Mild gekruid

zondag 29 mei 2022

Intermezzo – Dendron

Zes jaar geleden kwam ik ineens tot de ontdekking dat Horst een fraai staaltje land art rijk is. Ik was er altijd achteloos aan voorbijgegaan, niet beseffend dat het om kunst ging. Toen dat besef ten langen leste was doorgedrongen, schreef ik een stukje over het kunstwerk (klik hier). Daarin wierp ik allerlei vragen op. Antwoorden bleven uit. Tot deze week. In de collectie krantenknipsels die ik ontving uit de nalatenschap van een vroegere bewoner van de Oranjestraat kwam ik een artikel tegen dat antwoord geeft op bijna al m’n vragen van zes jaar geleden.


Het gaat om de schuinstaande bomen voor het Dendron College die samen drie driehoeken vormen. En het gaat om een artikel van Bert Albers uit Dagblad De Limburger van 14 juni 2000, toen het kunstwerk nagenoeg was voltooid. Zó heerlijk dat het artikel mijn meest prangende vragen van toen stuk voor stuk beantwoordt!


Wat zijn het voor bomen?
‘Zilverlinden.’


Wie is de maker van deze land art?
‘René Ziedses des Plantes.’


Wat waren zijn of haar bedoelingen ermee?
‘Dendron is het (oud-)Griekse woord voor boom. Maar bomen zijn op het terrein van het schoolcomplex dun gezaaid. Dus bedacht tekendocent René Ziedses des Plantes het bomenproject. Kunst en natuur die samen voor een spraakmakende aankleding van de school zorgen. Drie driehoeken op de grond, met daarin een aantal bomen.’


Waarom drie driehoeken?
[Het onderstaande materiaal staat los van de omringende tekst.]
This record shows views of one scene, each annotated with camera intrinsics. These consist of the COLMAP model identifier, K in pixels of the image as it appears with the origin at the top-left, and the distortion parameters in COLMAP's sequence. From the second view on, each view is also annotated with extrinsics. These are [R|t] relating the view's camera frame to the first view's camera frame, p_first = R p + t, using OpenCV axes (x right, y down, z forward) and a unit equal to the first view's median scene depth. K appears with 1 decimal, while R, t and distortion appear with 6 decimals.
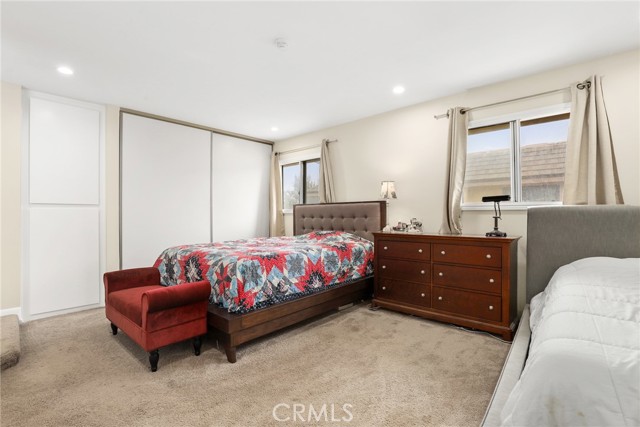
lens RADIAL K [[299.1, 0, 319.9], [0, 299.1, 216.2], [0, 0, 1]] dist [0.003717, 0.000260]
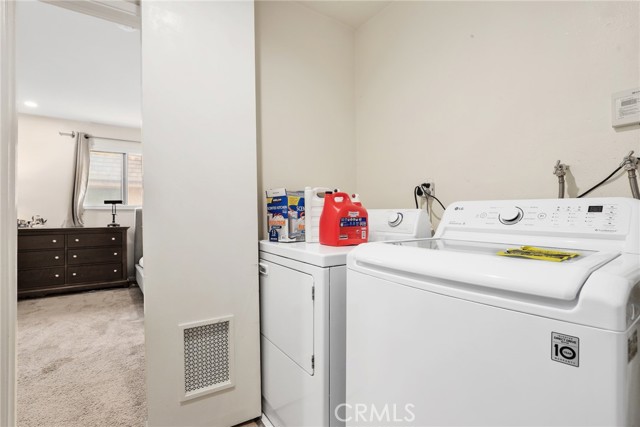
lens RADIAL K [[299.1, 0, 319.9], [0, 299.1, 212.1], [0, 0, 1]] dist [0.003717, 0.000260]
pose [[0.258480, 0.006094, 0.965997, -0.590963], [-0.003191, 0.999980, -0.005455, -0.001870], [-0.966011, -0.001673, 0.258494, -0.397102]]
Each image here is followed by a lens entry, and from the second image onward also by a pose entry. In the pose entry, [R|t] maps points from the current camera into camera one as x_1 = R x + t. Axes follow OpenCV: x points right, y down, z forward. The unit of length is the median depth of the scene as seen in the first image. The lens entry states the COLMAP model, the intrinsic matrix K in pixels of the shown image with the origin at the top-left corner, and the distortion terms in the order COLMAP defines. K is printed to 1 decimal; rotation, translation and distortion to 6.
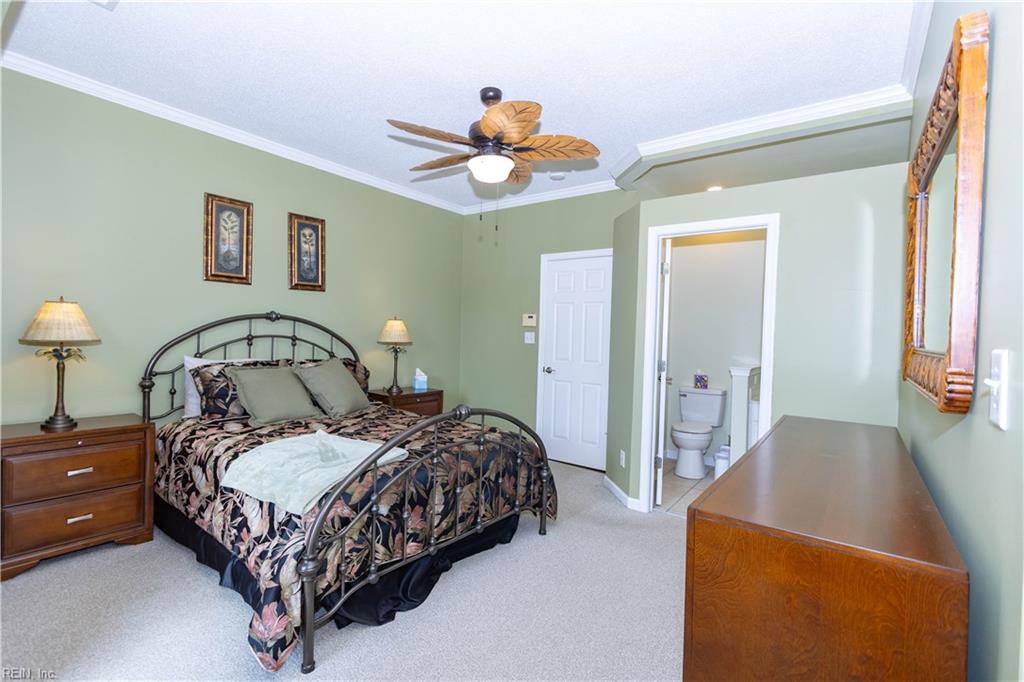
lens RADIAL K [[462.9, 0, 513.2], [0, 462.9, 343.9], [0, 0, 1]] dist [-0.001027, -0.000262]
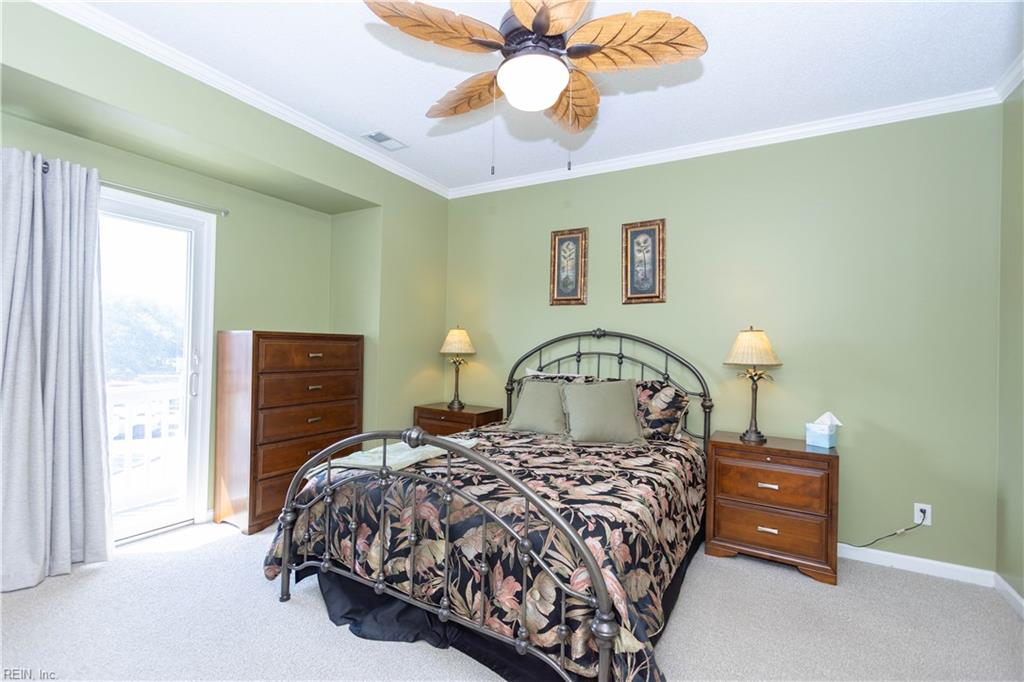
lens RADIAL K [[451.5, 0, 514.0], [0, 451.5, 336.0], [0, 0, 1]] dist [-0.003682, -0.000055]
pose [[0.126418, -0.038814, -0.991217, 0.424312], [-0.036814, 0.998362, -0.043789, -0.005343], [0.991294, 0.042026, 0.124782, 0.709591]]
Waarom drie driehoeken met een verschillend aantal bomen?
‘Ze moeten de ontwikkeling van de schoolbevolking symboliseren: eerst met z’n velen, dicht opeen, nog een beetje beschermd. In de volgende hoeken staan minder bomen, krijgen ze meer ruimte.’


Waarom wijzen ze, net als de driehoeken, naar het zuiden? (Met andere woorden: waarom staan ze scheef?)

‘Het meest bijzondere aan die bomen is dat ze schuin in de grond staan. Dat staat volgens Ziedzes des Plantes voor de dynamiek van het groeiproces en de ontwikkeling naar volwassenheid. De linden wijzen schuin richting centrum van het dorp.’


In 2016 schreef ik ook: ‘Bovendien stonden er, als mijn geheugen me niet bedriegt, jarenlang veelkleurige palen – ook die heb ik wel gezien, maar nooit bekeken – bij die bomen.’ Mijn geheugen bedroog me niet, blijkt uit het artikel.
‘Op het gazon voor school is een groepje van ongeveer twintig Dendron-leerlingen met verf en kwast in de weer. Ze leggen de laatste hand aan hun werkstukken; een rechtopstaande paal, die een schuin geplante zilverlinde de eerstkomende jaren voor verdere verzakking moet behoeden. Over een jaar of zes tot zeven zullen ze verdwijnen.’ (Wat ook meteen een antwoord is op mijn vraag hoe men erin was geslaagd de bomen allemaal uit het lood te laten groeien.)


Bert Albers schetst in zijn artikel overigens ook prachtig de sfeer onder de leerlingen die bezig zijn met het beschilderen van de palen. Daarover een dezer dagen meer. Dan ook meer over het aantal bomen. En de palen. En René Ziedses des Plantes.

1 opmerking:

  1. Antoon Kerkhoff29 mei 2022 om 11:20

    De driehoeksvorm in de plantage is mij nooit opgevallen.
    De schuine plantwijze van de linden heb ik voor mijzelf altijd als volgt uitgelegd:
    “ aan het begin van hun schoolperiode op Dendron zijn de leerlingen
    “waerse “ en tegendraadse pubers - tegen de keer in-; aan het einde van hun schooltijd richten ze zich op en staan als jong volwassenen rechtop in het leven.
    Zoals deze bomen zich intussen ook rechtop richten.